Extend the discussion text on anti-discrimination laws and government ID verification, picking up right after its last sentence.

>> BEGIN Page text

Is it common to have anti discrimination laws based around something as vague and unclear as "political beliefs"? I wouldn't have said it was.
If I'm understanding you correctly, Yes. Laws around vague and unclear things such political, religious and even deeply held philosophical beliefs are legislated around all over the world across a wide range of different models. Along with a host of other vague things.
"John's gay son should be hanged" vs "Gays should be hanged by the government" doesn't seem that meaningful of a difference to me.
Then we disagree. I think it's inarguable that there is not just meaningful but a clear logical distinction between the two. The most obvious one being direct personal animus.
The employer is not some sort of dictator who is unable to be left. There's tons of jobs that someone can go do, both in their field and out of it. You have the same right of association and can leave your job for the reasons you want, like "my boss has an annoying voice" or "the company had a trans pride picnic and I don't like that".
You are equating the rights of the employer and the employees. I don't agree with that equivocation due to the difference in power and circumstance. Quitting your only job is not the same as firing employee number 85. Why an employer needs the ability to fire an otherwise good employee because they don't like their stated political opinions is just bonkers to me. As if the psychological angst over political differences can be equated to a person now being out of a job.
Civil right laws are largely meaningless, they only get passed when a society (and thus almost always the market of a society) are already in agreement with the general principles. Enshrining them has some effect don't get me wrong, but it's not as potent as it seems.
Civil Rights Laws were very contentious when introduced. They are also very potent and have completely revolutionized the American Constitution. But I think we are getting a little far afield here. I'm not sure what the relevance of markets and discrimination laws is to this discussion.
To that extent, an optimized market is just as well a market that provides job security and stability that reinforces segregation and whatever else. Depends on where you are coming from!
I'm not sure we need to solve all of the worlds ills to derive some benefit from OS ID verification. I'd wager it would be easier to account for who exactly the 12 year olds are messaging if every person involved had a verifiable ID. It would at least raise the barrier of entry for pedophiles from being able to make an account on Discord to being able to create an entirely fake identity.
Comically, having such oversight for online messages sounds so oppressive it might even drive the kids to spend more time with each other in person, just for privacies sake.
Where I live there's a government ID system you can choose to link up to your phone. It provides access to a lot of basic government services without the need to visit an office. Sure, you have to prove your identity one time. But after that it's fine for years. Your bank can interface with this system to prove your identity and now you have access to a host of banking services. This is a very clear and direct quality of life improvement that could not be possible without some database somewhere that can interface with your phone knowing exactly who you are.
ID theft is hardly a relevant problem here. Because it's a known quantity, there are safeguards and insurances in place to ensure that you can't lose too much if you fall victim to it. It's not much different from the risk of losing a credit card for that matter.

>> END Page text
>> BEGIN Extracted records

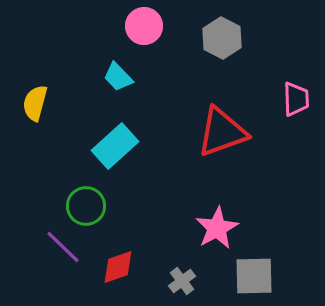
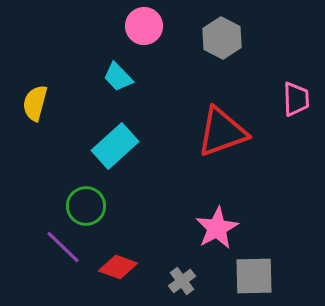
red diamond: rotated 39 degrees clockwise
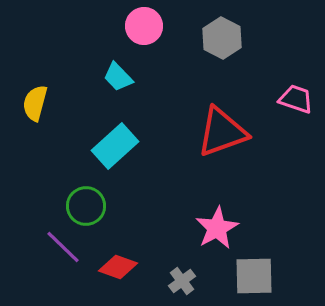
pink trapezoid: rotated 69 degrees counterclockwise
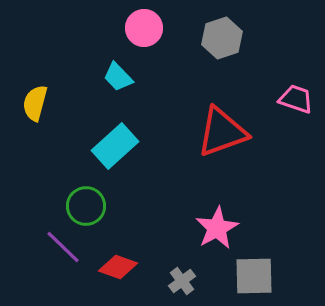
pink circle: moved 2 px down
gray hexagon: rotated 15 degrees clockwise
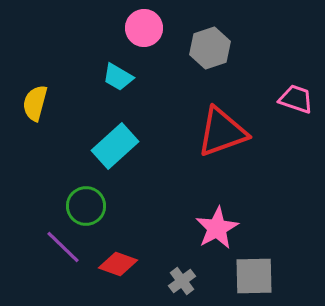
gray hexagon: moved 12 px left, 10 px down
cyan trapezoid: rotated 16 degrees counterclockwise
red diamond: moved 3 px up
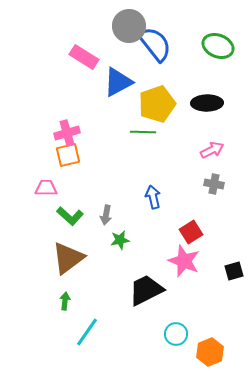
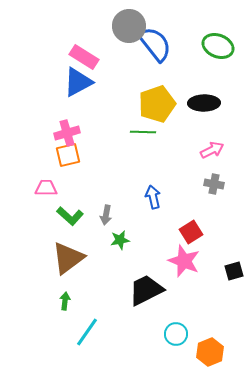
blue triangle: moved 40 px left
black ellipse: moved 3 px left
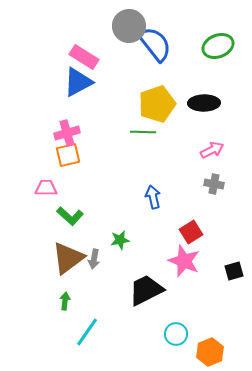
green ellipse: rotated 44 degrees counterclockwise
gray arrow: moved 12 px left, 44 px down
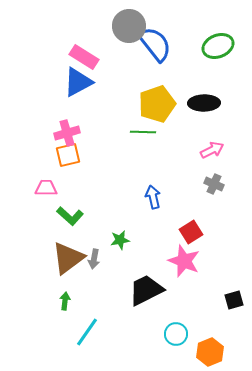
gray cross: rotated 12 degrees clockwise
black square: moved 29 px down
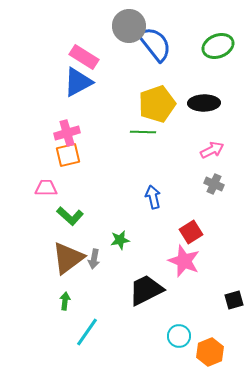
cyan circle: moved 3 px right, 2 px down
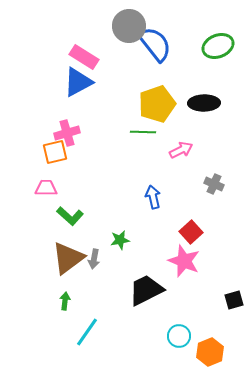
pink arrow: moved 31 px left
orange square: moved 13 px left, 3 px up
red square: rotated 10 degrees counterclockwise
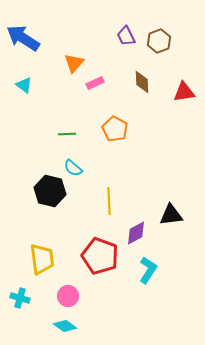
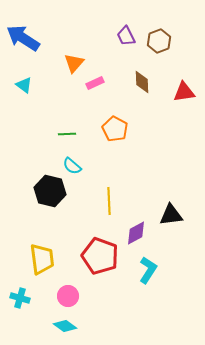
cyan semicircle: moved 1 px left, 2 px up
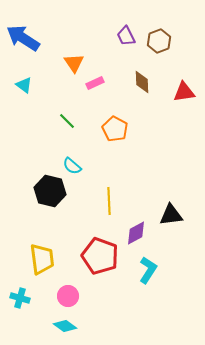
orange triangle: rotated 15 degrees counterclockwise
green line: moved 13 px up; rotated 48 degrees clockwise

>> END Extracted records
>> BEGIN Extracted records

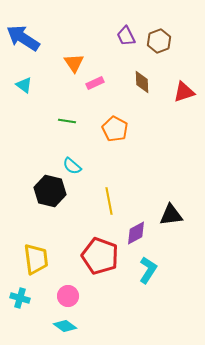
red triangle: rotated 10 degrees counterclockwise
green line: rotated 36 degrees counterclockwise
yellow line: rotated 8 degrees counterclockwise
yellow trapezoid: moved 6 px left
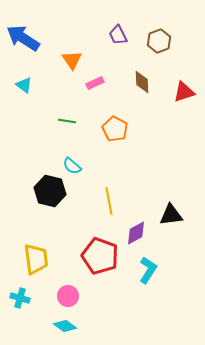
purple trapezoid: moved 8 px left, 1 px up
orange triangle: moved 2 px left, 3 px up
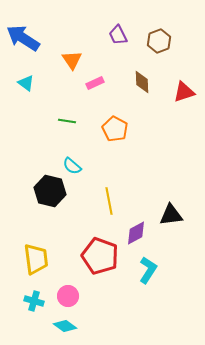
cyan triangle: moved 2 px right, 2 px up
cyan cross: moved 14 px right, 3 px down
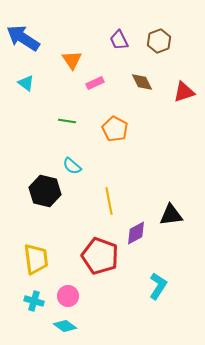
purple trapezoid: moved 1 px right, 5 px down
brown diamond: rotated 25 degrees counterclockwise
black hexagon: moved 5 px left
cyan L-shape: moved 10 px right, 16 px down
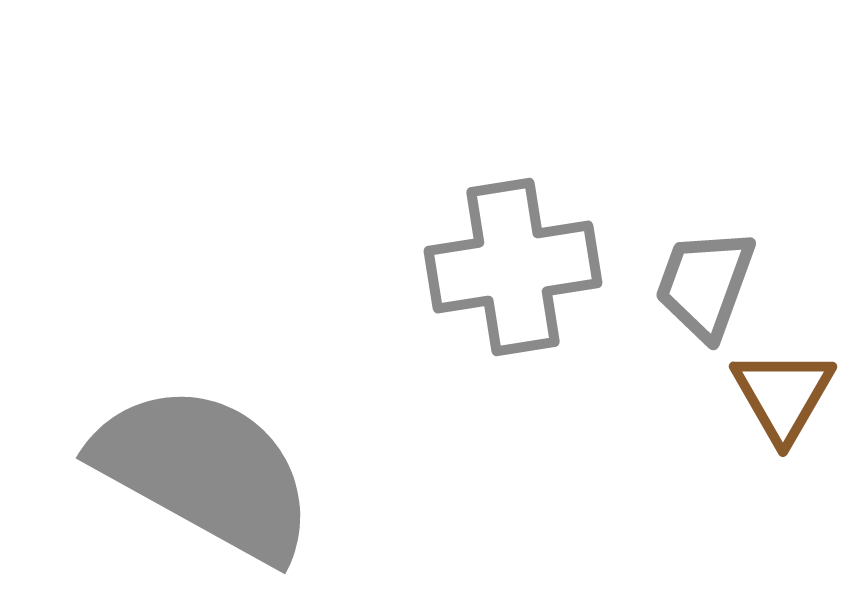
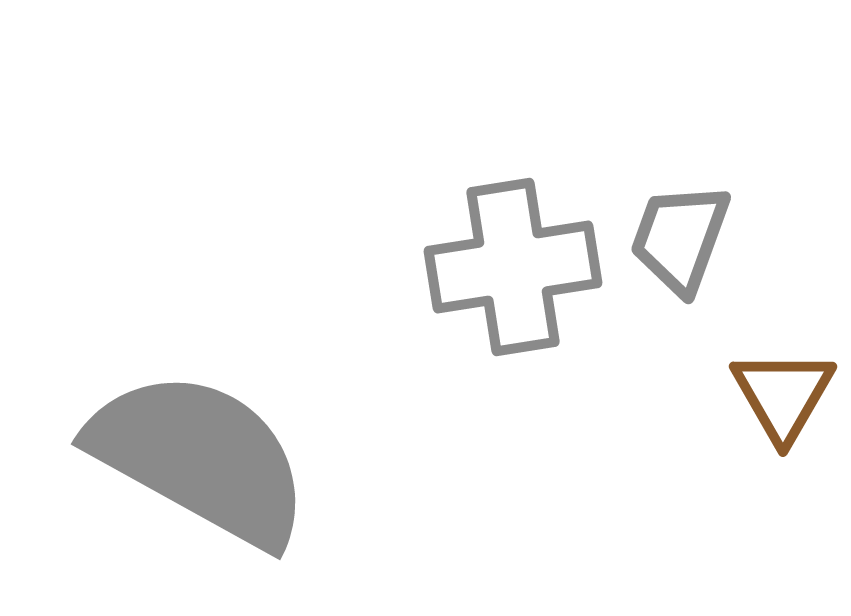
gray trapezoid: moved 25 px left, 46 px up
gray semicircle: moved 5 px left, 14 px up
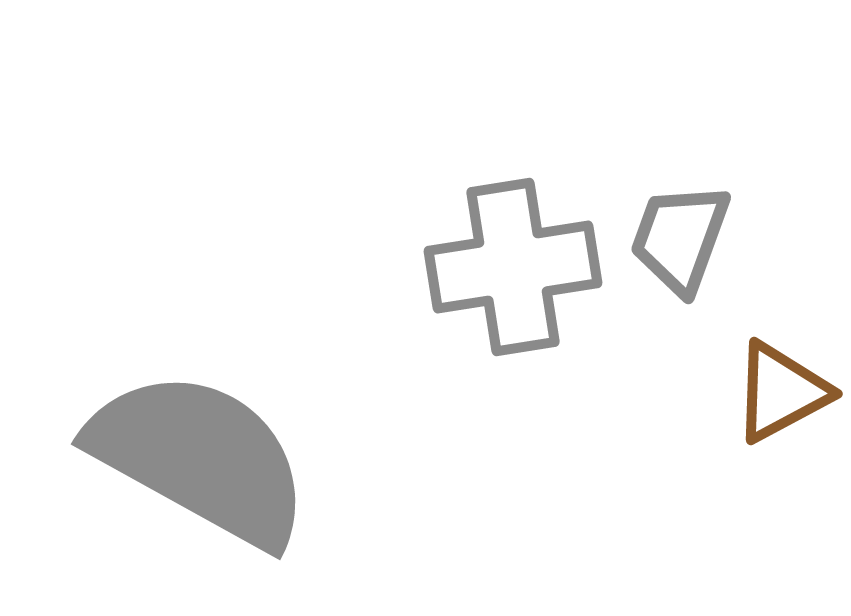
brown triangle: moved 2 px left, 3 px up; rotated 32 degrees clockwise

>> END Extracted records

The response »
Gambling ads and suggestive content are visible even on kids' sites designed to block it. The blocks don't work
Service providers have plausible deniability since you can't prove or verify a users age beyond just asking the user like they do now. However, if you could prove age, you could start holding service providers that don't adequately respect that age accountable. OS ID Age verification provides the mechanism for that change. I'm not saying things will become perfect, but perfect need not be the enemy of the first steps on a long road to improvement.
Just to add, the government may leak things and pay pittance in return, but that's still better than having your info leaked and nothing happening to those who leaked it.
How are you going to draw the lines in a fair manner, where does "politics" a topic about basically every part of life in at least some way actually begin here?
On a case by case basis. Like is done all over the world. I'm sure your entertainingly convoluted examples would make it all the way to the highest court of any land. That being said, I don't think they are very realistic. And you can make a mockery of any law with unrealistic examples. But those examples could still be dealt with, even if they are far from being representative.
I would personally make a distinction between political views and assertions made about private individuals in public. Similarly, political views directed against private individuals could easily be deemed to not be in line with the political process. As in, making politically unrealistic wishes of ill towards private persons is a clear enough step over the line. Similar to how saying 'In minecraft' is not actually a legal defense against the preceding threats of violence, saying 'politically' is also not a defense.
If boss' wife was not private, but a public political figure, then assertions against her would be political. But not in the context of her being your boss' wife, since that fact is not politically relevant. If it were politically relevant, and both the boss and wife are politically involved then an employee would have the right to make political statements about both.
All that being said, I'd generally side with employees over employers in any case where the working relationship between the two is not personal. The idea that an employer gets to dictate the public expressions of tens, hundreds or thousands of people goes against fundamental aspects of democracy as I see them.
This is some crazy logic, boycotting companies is your right. The government should not be micromanaging your financial decisions like that. Do you want every time you use a different gas station or try a new brand at the store to be open to scrutiny by bureaucrats to make sure you aren't "cancelling" anyone?
The point being illustrated by me was that people with actual employment protection rights, like blacks in America, don't have to boycott things, since their rights are upheld by third parties. If your rights are not upheld by third parties then you don't really have rights. Unless you want to contextualize any ability you have to do anything in the world as a 'right', in which case our understanding of the word is not 1:1.
When someone is making a 'this is how I think things should be' argument, it's very annoying to receive a 'well this is how things actually are' response. We're not really playing from the same sheet of music here.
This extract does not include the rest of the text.